Back in October, I wrote a little about one of those personally striking moments - viewing Michaelangelo's David in London some years ago, but there have been many others. The reason I raise this encounter again is because it says something deeply to me about what art can do - it can invite our sense of wonder, of beauty and of awe to breathe, often amidst painful or troublesome times - that splendid freshness, as many have discovered, allows some joy and truth to be woven within the bruising of our present humanity.

It would be easy to draw the wrong conclusion here - we want 'valuable' art to be attributed with such grand associations because we want our world, our lives, to amount to something, hopefully replete with value and meaning, but that is a superficial way of looking at what is occurring.
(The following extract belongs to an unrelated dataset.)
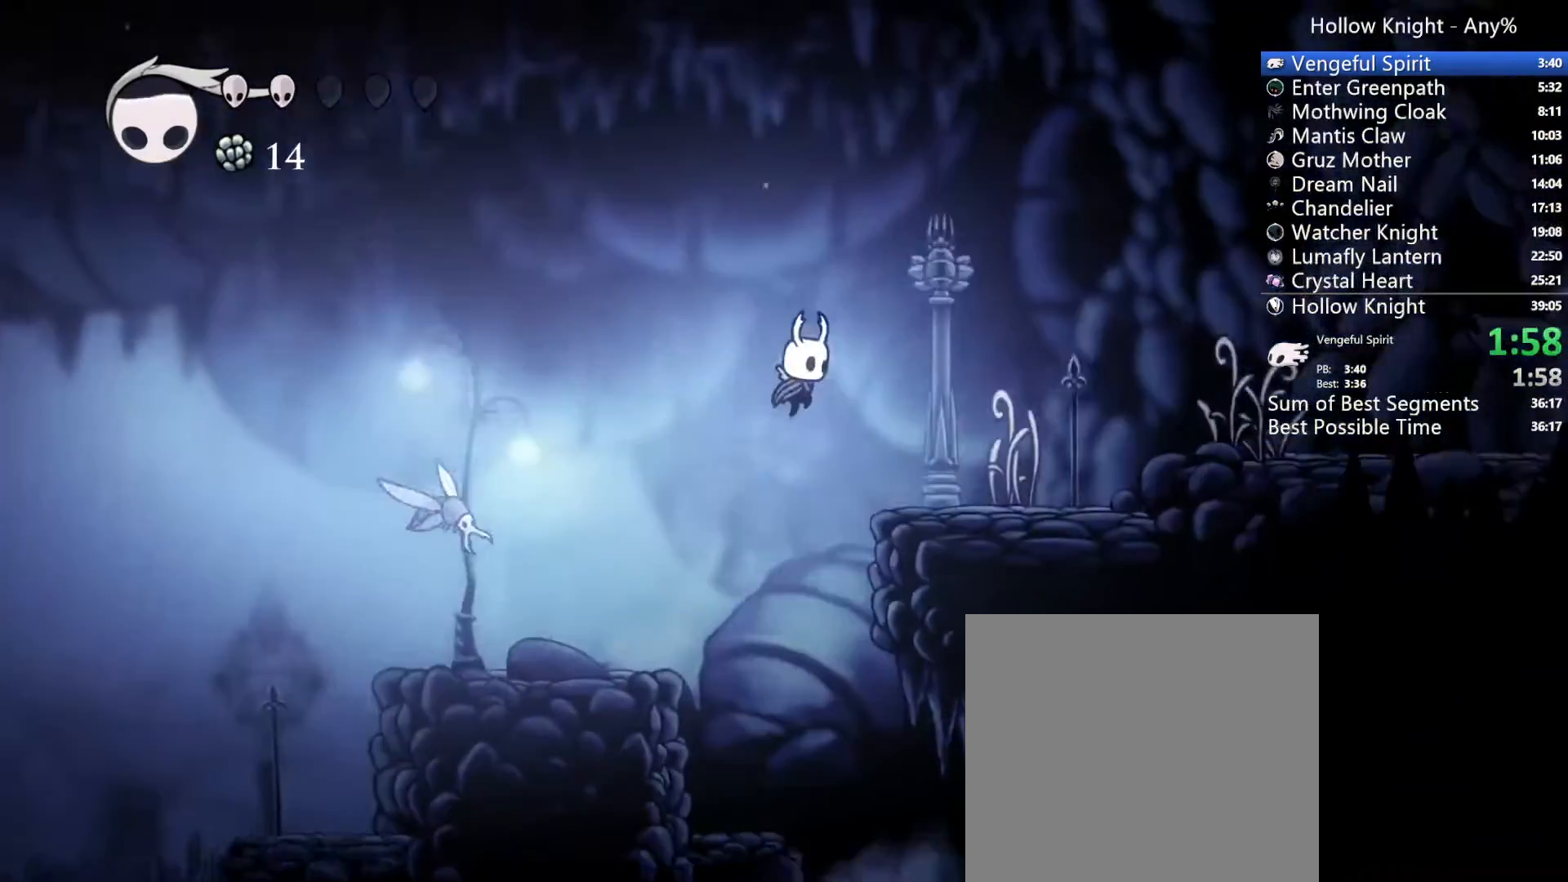
{"dt_ms": 500, "buttons": ["A", "DPAD_RIGHT"], "left_stick": "center", "right_stick": "center", "events": [[167, "A", "up"], [500, "A", "down"]]}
Art imbued with beauty and grace can actually be hard to accept, even highly offensive, because such stark impositions of such light upon us can jar against our experience of the all too present pain and futility which so often perpetuates as the daily 'drudgery' of life - to seek to 'say', in some fashion, that there is more - a richer, inspiring reality, can not only make for offence, but generate violence within the soul against such expression - perhaps initiating its very own 'counter' creative expression, or, encouraging a genuine expression of our plight in the light of such glory.

This can certainly be evidenced in the case of depicting the nude. Many times when looking at the work of others, you quickly realise that Jock Sturges was correct in his way of looking at an image - there are 'negative' images, which harm or disturb the viewer, 'neutral' images, which actually say and do nothing, and (what I would term) 'natural' images, which truly reflect and express something of the grace that is within our world. Many nudes today are 'negative', some rightly so, to make us aware of something we need to see, but many are virtually cannibalistic in the way they want us to see and engage with the 'person', in part or whole, depicted in the image, appealing to nothing above the carnal - there is more than enough pulp culture to pamper to often reductive notions of our worth (sensuality has its place, but it shouldn't be the dark, cold squalor of human manipulation and/or corruption).


















Wounded. Model:Vicci.

As noted, even some darker work can speak to us, so there is equally the pain of those who corrupt the value of such art, not by demeaning the person by the manner the nude is used, but by rejecting the value of nude expression in art entirely, declaring that anything 'spiritual' cannot possibly be demeaned to something as low as human flesh.
From a theological perspective, nothing could be further from the truth - Christianity is based upon just such a "folly". From a human perspective, any encounter with a work which lifts our vision to a richer place is of value, so if we are seeking to negate that value, we need to seriously question why.


Since beginning this blog, I've sought to say why I think nude art matters. Is this valid in the current culture we face? What are your thoughts?